A 30-page, 11,000-word article posted on the ministry website on Saturday night added to these refutations. It began by invoking Abraham Lincoln, the 19th century US president.

The article also cited documents from the World Health Organisation to say the name of a virus should not be country-specific.

"As Lincoln said, you can fool some of the people all the time and fool all the people some of the time, but you cannot fool all the people all the time," it said in the prologue.

The article said that all evidence shows the virus is not man-made and that the institute is not capable of synthesising a new coronavirus.

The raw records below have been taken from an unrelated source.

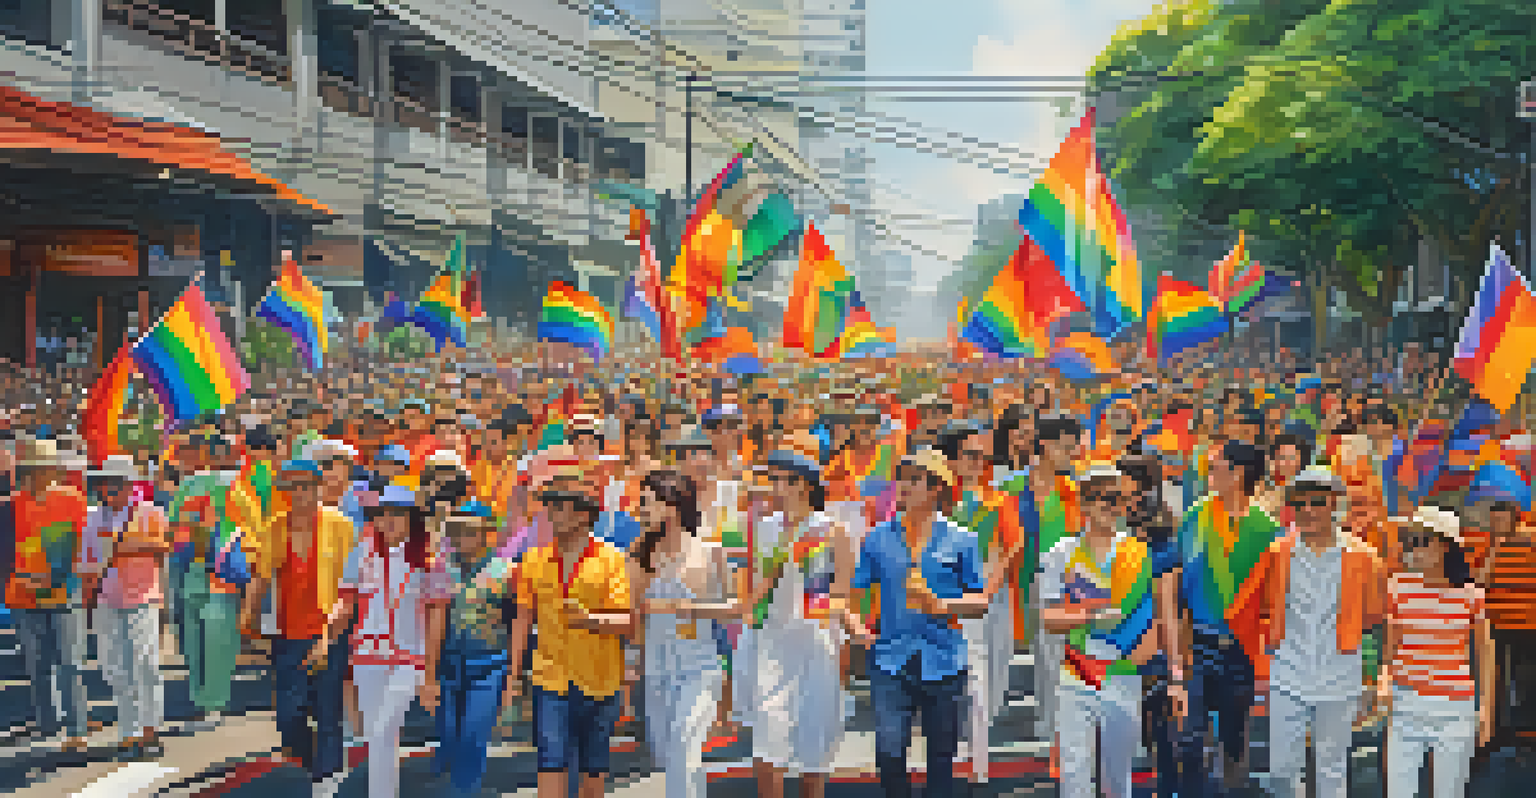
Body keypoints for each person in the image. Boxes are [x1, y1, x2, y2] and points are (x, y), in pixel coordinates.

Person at [1225, 468, 1386, 798]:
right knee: (1281, 771)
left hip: (1340, 676)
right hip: (1288, 674)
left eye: (1317, 502)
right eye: (1300, 503)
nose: (1308, 510)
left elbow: (1374, 621)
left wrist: (1372, 678)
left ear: (1334, 505)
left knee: (1332, 770)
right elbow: (1250, 611)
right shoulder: (1277, 553)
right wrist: (1261, 661)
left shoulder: (1364, 558)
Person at [847, 448, 990, 798]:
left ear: (937, 487)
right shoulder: (877, 536)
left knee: (942, 757)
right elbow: (855, 593)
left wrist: (940, 604)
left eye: (915, 479)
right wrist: (854, 626)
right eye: (903, 479)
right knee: (889, 752)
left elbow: (980, 601)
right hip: (889, 660)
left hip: (945, 661)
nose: (905, 487)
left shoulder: (962, 538)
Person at [738, 441, 854, 798]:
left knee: (813, 752)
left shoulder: (833, 530)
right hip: (770, 646)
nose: (776, 488)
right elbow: (751, 591)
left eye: (784, 480)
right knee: (767, 746)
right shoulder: (764, 528)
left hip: (815, 649)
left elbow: (841, 594)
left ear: (805, 484)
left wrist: (850, 626)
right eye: (773, 480)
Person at [1037, 463, 1159, 798]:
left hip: (1124, 670)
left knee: (1118, 775)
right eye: (1104, 499)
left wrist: (1147, 654)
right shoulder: (1060, 554)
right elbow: (1048, 619)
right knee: (1075, 771)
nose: (1112, 507)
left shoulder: (1140, 551)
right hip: (1079, 668)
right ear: (1085, 504)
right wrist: (1091, 617)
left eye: (1119, 499)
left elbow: (1155, 612)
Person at [311, 484, 441, 798]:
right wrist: (327, 636)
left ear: (412, 519)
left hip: (410, 660)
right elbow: (345, 602)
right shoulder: (361, 553)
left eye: (398, 514)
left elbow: (437, 618)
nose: (389, 520)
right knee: (378, 736)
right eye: (384, 514)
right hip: (367, 659)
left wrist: (430, 675)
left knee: (384, 729)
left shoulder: (431, 560)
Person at [508, 479, 634, 798]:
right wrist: (512, 675)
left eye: (559, 506)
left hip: (601, 680)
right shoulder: (533, 560)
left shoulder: (611, 559)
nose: (551, 513)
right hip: (550, 679)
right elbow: (522, 619)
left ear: (582, 515)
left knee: (593, 773)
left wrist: (588, 619)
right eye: (549, 505)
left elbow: (626, 621)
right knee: (550, 763)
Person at [240, 458, 357, 788]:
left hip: (330, 630)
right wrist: (247, 616)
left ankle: (329, 778)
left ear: (318, 488)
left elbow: (353, 581)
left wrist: (343, 626)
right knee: (288, 715)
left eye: (305, 486)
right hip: (287, 633)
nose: (299, 493)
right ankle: (311, 763)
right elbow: (261, 576)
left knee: (327, 709)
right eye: (293, 487)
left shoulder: (341, 524)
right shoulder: (276, 525)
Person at [1174, 439, 1279, 797]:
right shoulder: (1195, 516)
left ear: (1238, 475)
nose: (1209, 470)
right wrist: (1180, 648)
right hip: (1199, 645)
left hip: (1242, 650)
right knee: (1189, 740)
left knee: (1234, 741)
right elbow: (1181, 587)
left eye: (1217, 464)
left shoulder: (1266, 529)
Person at [631, 470, 738, 798]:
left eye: (647, 503)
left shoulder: (712, 552)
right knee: (671, 755)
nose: (641, 510)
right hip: (657, 670)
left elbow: (736, 609)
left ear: (672, 505)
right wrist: (633, 662)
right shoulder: (640, 555)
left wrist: (689, 608)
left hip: (700, 667)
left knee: (684, 746)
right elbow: (634, 615)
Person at [1380, 507, 1490, 798]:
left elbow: (1484, 654)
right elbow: (1389, 648)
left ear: (1445, 546)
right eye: (1411, 540)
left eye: (1421, 540)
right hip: (1406, 705)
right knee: (1397, 793)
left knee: (1449, 793)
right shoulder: (1397, 587)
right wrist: (1383, 683)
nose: (1413, 547)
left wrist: (1486, 709)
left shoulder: (1471, 595)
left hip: (1455, 709)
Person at [428, 499, 515, 797]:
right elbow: (434, 621)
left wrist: (513, 676)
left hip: (488, 665)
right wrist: (429, 673)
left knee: (473, 736)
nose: (461, 538)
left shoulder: (505, 572)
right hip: (448, 666)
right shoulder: (442, 569)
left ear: (485, 533)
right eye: (457, 531)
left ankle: (463, 791)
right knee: (449, 736)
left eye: (468, 531)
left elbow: (517, 622)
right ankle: (450, 776)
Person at [10, 438, 89, 750]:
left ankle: (76, 728)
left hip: (64, 595)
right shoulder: (12, 504)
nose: (29, 476)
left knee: (70, 662)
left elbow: (84, 546)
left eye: (34, 469)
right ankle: (47, 727)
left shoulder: (73, 500)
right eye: (25, 470)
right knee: (37, 664)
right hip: (24, 596)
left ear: (49, 470)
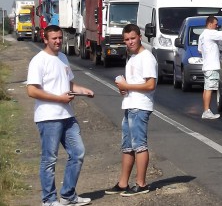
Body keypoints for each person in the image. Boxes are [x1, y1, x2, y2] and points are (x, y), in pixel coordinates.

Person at [26, 24, 94, 206]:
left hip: (67, 116)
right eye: (54, 38)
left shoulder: (63, 57)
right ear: (45, 38)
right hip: (48, 117)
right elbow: (32, 90)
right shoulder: (38, 61)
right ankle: (48, 200)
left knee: (78, 153)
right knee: (49, 159)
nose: (57, 41)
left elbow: (69, 84)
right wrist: (58, 99)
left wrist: (83, 90)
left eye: (59, 38)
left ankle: (68, 195)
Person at [105, 24, 157, 197]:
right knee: (127, 146)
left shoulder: (146, 57)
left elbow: (150, 85)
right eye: (126, 40)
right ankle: (122, 183)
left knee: (139, 145)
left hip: (140, 106)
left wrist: (127, 85)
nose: (130, 42)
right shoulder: (132, 57)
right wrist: (124, 88)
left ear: (139, 36)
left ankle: (141, 183)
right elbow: (134, 82)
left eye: (132, 38)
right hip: (129, 104)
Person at [198, 15, 222, 119]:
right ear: (210, 24)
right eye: (215, 24)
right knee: (210, 88)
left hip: (206, 65)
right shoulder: (210, 33)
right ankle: (207, 111)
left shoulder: (202, 35)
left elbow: (200, 50)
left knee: (206, 88)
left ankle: (206, 110)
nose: (217, 25)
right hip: (212, 66)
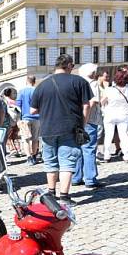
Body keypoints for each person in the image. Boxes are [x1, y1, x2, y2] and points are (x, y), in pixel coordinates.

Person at [29, 54, 91, 204]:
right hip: (70, 127)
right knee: (67, 163)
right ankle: (64, 196)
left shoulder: (42, 84)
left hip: (47, 128)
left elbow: (32, 110)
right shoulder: (79, 82)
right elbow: (87, 106)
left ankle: (50, 194)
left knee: (50, 162)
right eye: (73, 65)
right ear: (69, 65)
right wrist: (83, 123)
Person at [72, 63, 103, 188]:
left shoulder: (77, 83)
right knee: (89, 148)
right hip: (89, 120)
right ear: (93, 73)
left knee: (78, 148)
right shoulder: (93, 84)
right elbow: (91, 102)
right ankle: (90, 178)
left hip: (78, 119)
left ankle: (76, 177)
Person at [101, 66, 128, 162]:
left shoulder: (110, 89)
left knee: (108, 135)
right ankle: (127, 156)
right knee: (124, 135)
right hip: (123, 114)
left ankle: (107, 155)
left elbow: (102, 101)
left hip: (110, 114)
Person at [17, 76, 41, 165]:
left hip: (25, 118)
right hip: (37, 118)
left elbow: (18, 105)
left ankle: (29, 158)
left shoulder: (22, 91)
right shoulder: (37, 90)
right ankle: (34, 156)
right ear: (34, 82)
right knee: (35, 139)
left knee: (25, 139)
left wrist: (19, 118)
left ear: (26, 81)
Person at [2, 87, 22, 157]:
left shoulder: (5, 101)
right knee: (15, 136)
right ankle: (18, 150)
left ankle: (12, 149)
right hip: (16, 121)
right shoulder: (14, 101)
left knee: (8, 137)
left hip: (10, 121)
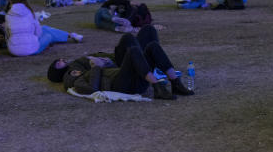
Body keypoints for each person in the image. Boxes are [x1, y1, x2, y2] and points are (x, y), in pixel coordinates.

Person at [47, 25, 193, 99]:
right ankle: (157, 86)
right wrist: (99, 66)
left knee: (150, 36)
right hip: (120, 73)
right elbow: (77, 83)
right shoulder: (70, 72)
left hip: (122, 67)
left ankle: (175, 83)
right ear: (57, 72)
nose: (60, 60)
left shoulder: (76, 62)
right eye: (57, 63)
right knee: (129, 41)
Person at [4, 0, 82, 57]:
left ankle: (69, 35)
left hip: (13, 50)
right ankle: (70, 35)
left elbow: (7, 34)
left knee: (43, 29)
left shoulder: (8, 16)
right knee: (48, 35)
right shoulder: (30, 13)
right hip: (31, 50)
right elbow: (38, 33)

Despite China's repeated assurances, concerns about the timeliness of its information have persisted in several parts of the world.

The article hence also provided a timeline of how China had provided information to the international community in a timely, open and transparent manner to rebuke US suggestions that it had been slow to sound the alarm.

The article also rejected Western criticism of Beijing's handling of the case of Li Wenliang, a 34-year-old doctor who had tried to raise the alarm over the outbreak of the new virus in Wuhan. His death from COVID-19 prompted an outpouring of rage and grief across China.

It ministry article said Li was not a "whistleblower" and he was never arrested, contrary to many Western reports.

China faces a rising wave of hostility in the wake of the coronavirus outbreak that could tip relations with the United States into confrontation.

The deadly virus, which first showed signs in China's Wuhan city, has so far infected more than 4 million people globally and caused more than 2,80,000 deaths.

Italy, Spain, the UK and the US are worst-hit in the pandemic.